■ **Apply what you read**
1 - In the forum thread on the weighted mean of percentages, what weighted average does the poster calculate?
2 - Extend the forum thread on the weighted mean of percentages, picking up right after its final sentence.

■ **Supplied passage**
=====

Weighted arithmetic mean of percentages

Hi everyone,
I got a basic question I can't quite wrap my head around.

The following values for occurrences from a table:
Group 1 average 60% (n=150 from 250 cases)
Group 2 average 53.93% (n=192 out of 356 valid cases)
Total average is ~56.4% (n=342 of 606)

As there are different sample sizes, weighted average applies which however is = 56.59
What am I missing? Where is the .2 difference coming from? As I gather it, they should be exactly the same, with the weighted average having the advantage not to be dependent of the number of cases/totals, being calculated just with in-group occurrences times means.

Last edited:
For clarity, by weighted mean I did ( n1 * x1 + n2 * x2 )/ (n1+n2),
which results in =(192*53.93+150*60)/ (192+150) = 56.59
I also let excel calculate it with several decimals more but no change there either.

I assume this has something to do with the fact that, as some sources on the weighted mean note, for it to be correct the weights need to sum up to 1. However with "192" and "150" expressed as percentages*0.01 (0.561 and 0.439) that fit this criteria, the result is unchanged.

=====

■ **Supplied records**
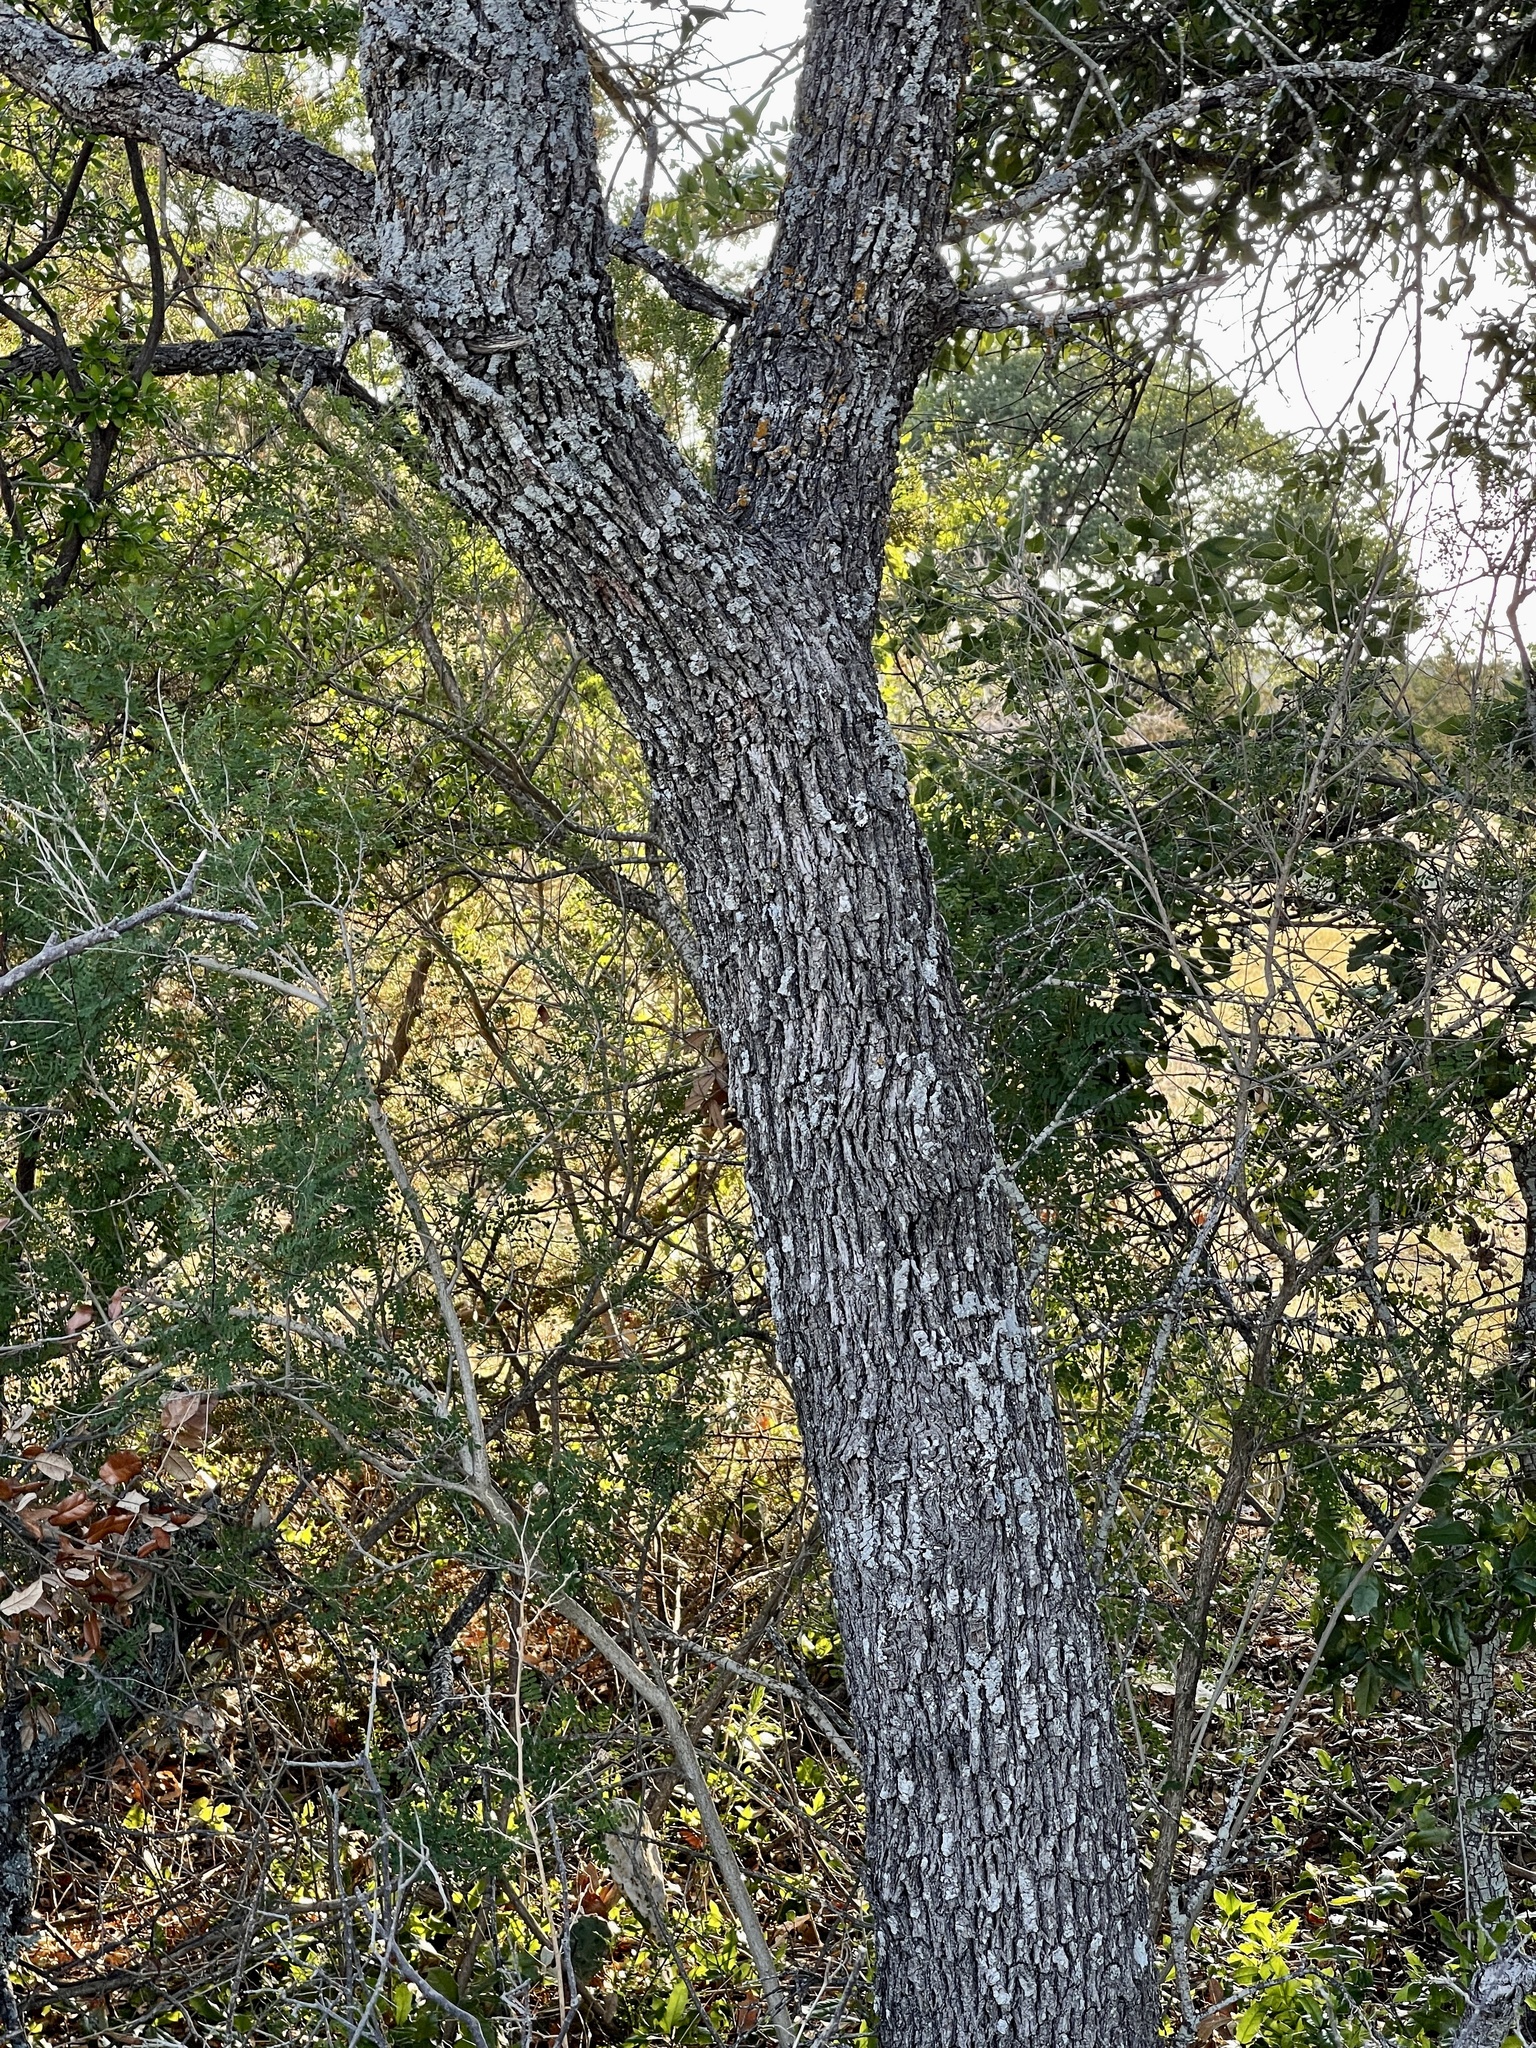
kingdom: Plantae
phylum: Tracheophyta
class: Magnoliopsida
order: Fagales
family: Fagaceae
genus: Quercus
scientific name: Quercus fusiformis
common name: Texas live oak
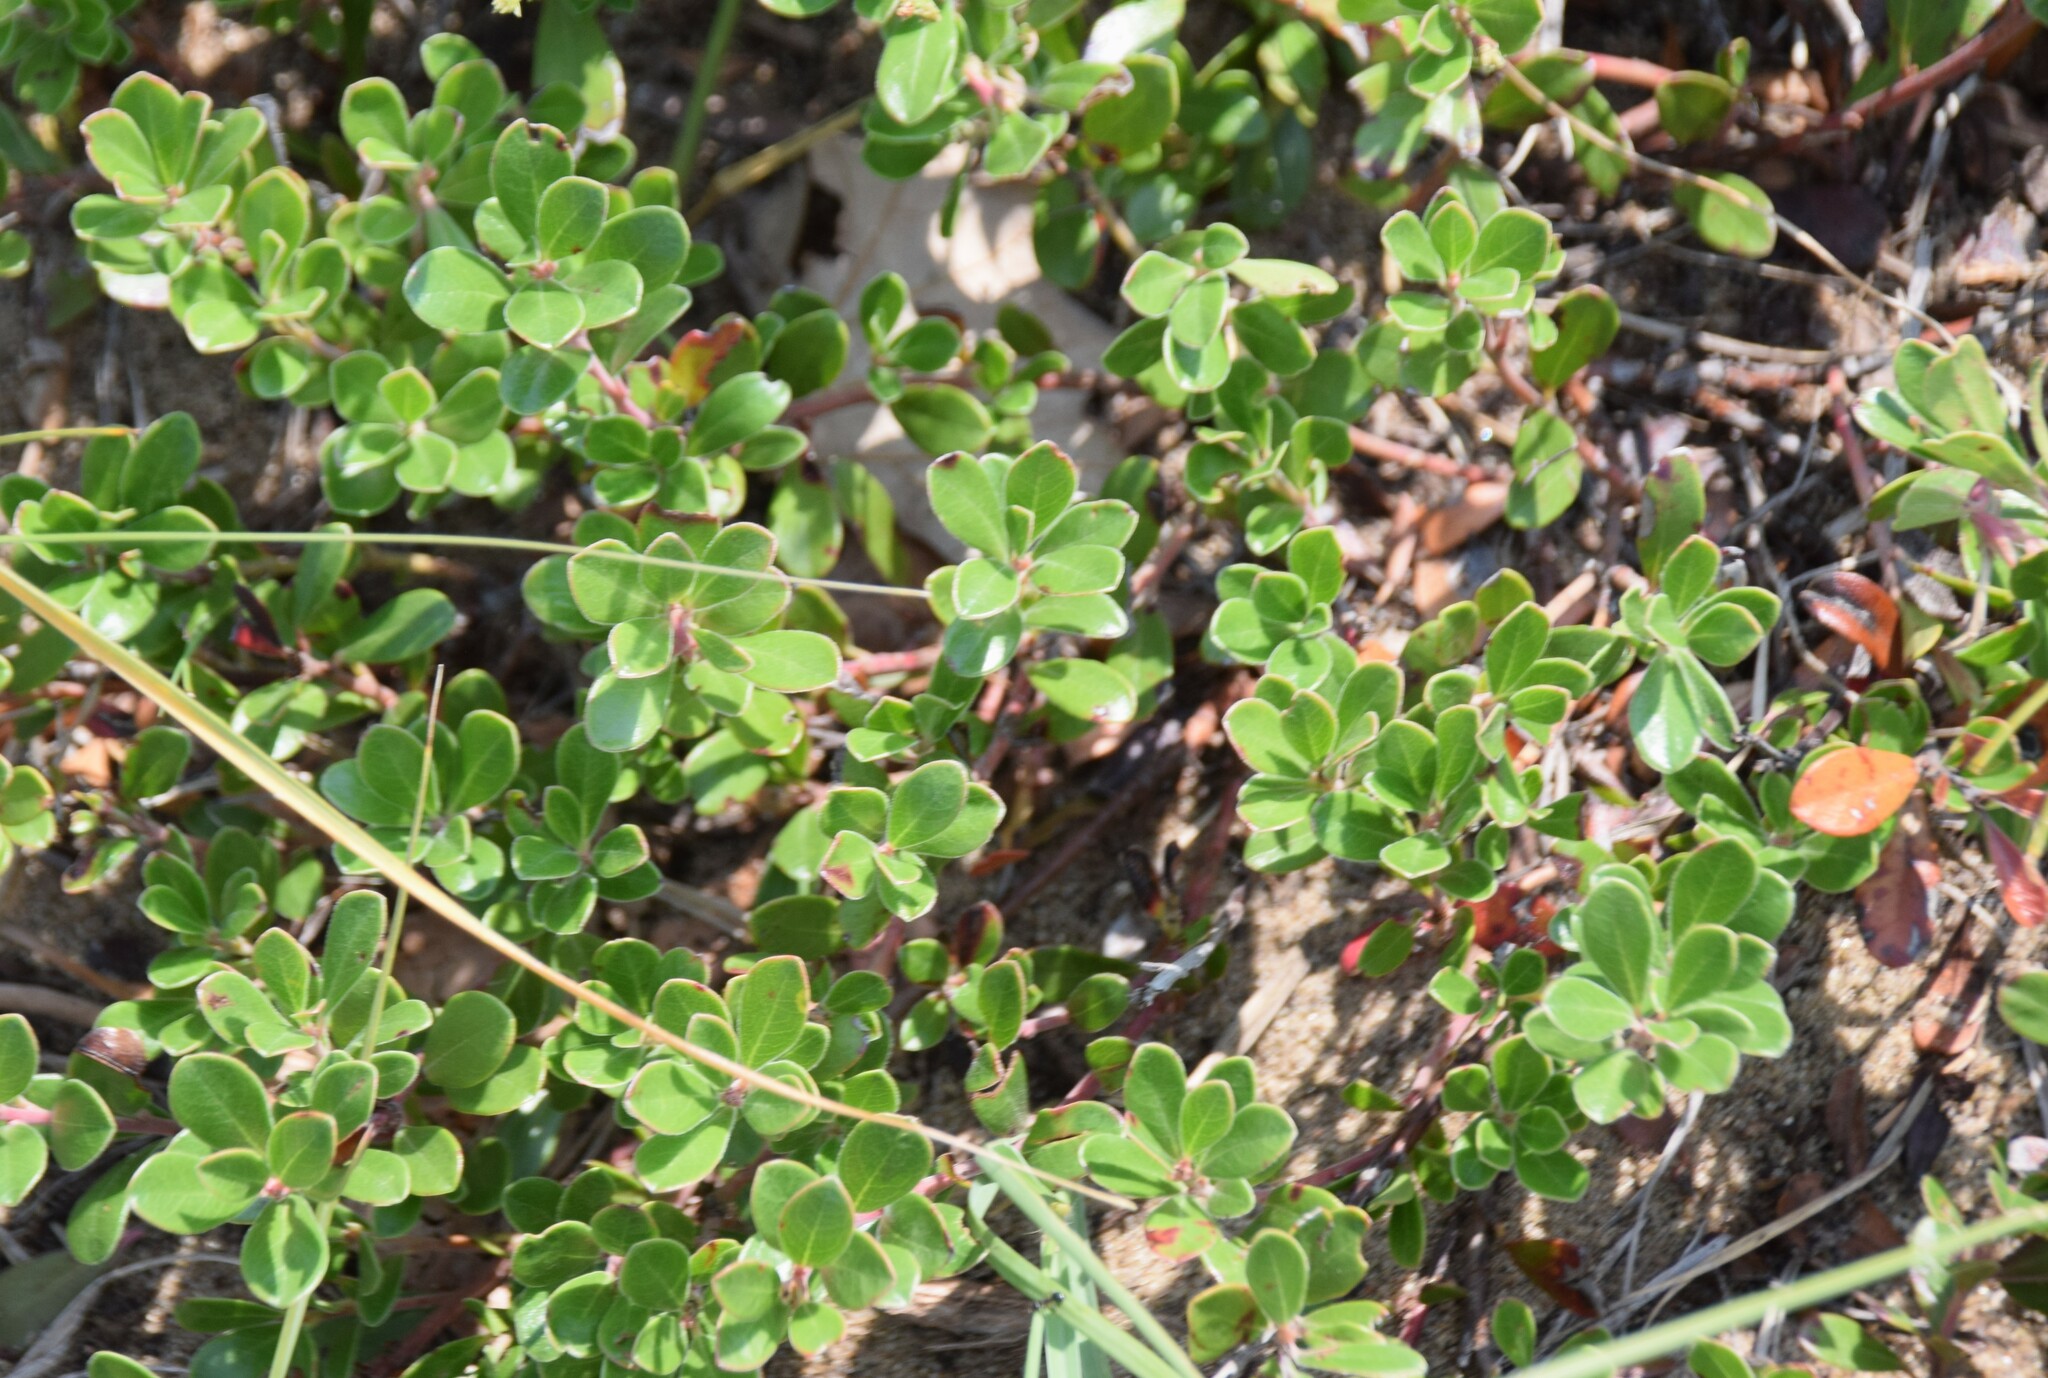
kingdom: Plantae
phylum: Tracheophyta
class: Magnoliopsida
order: Ericales
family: Ericaceae
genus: Arctostaphylos
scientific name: Arctostaphylos uva-ursi
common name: Bearberry
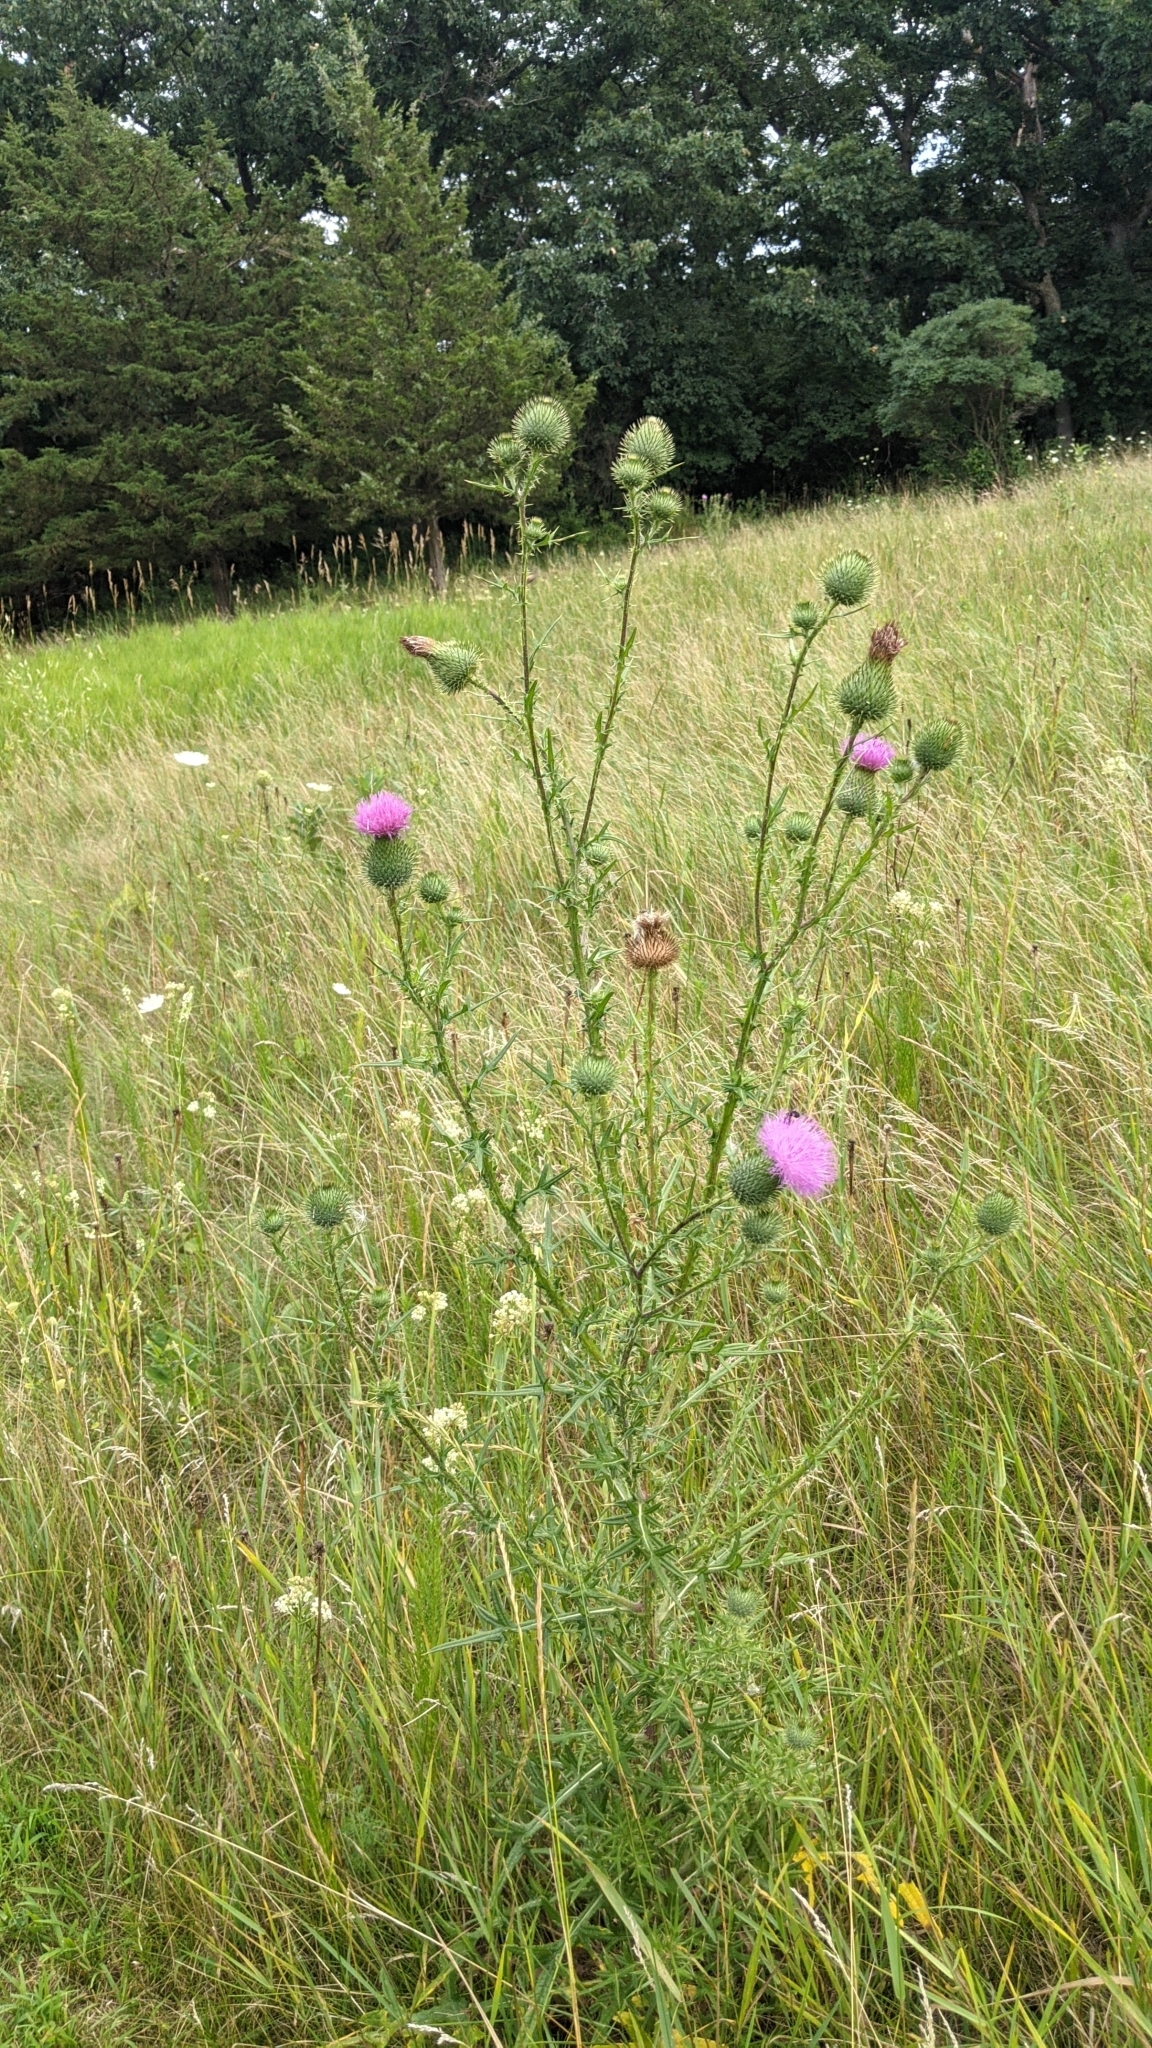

=====

■ **Results of the tasks**
1 - 56.59

2 -
TS Contributor
\( \frac {x_1 + x_2} {n_1 + n_2}
= \frac {\displaystyle n_1 \frac {x_1} {n_1} + n_2 \frac {x_2} {n_2}} {n_1 + n_2}
= \frac {n_1} {n_1 + n_2} \frac {x_1} {n_1} + \frac {n_2} {n_1 + n_2} \frac {x_2} {n_2}
Ok, lets say 60 and 53.93 are the means (and though they are percentages, lets view them unit-less for the sake of clarity), 192, 150 number of occurrences.

That would result in (60+53,93) / (192+150) = something below zero so it doesn't fit.

Then again the percentages ultimately are just other ways of displaying 150 and 192, which is probably wherein the problem lies. Still they have to be weighted somehow as the simple mean 56.9 doesn't account for different group sizes. And for the solution:

For the first form of your formula (as long as there are no %s involved) the w. mean is as follows:

(192+150)/(356+250)=0.5643; or 56,4 per 100... well; thanks! Seems I just misinterpreted occurrences for sample sizes because of the percentage befuddlement.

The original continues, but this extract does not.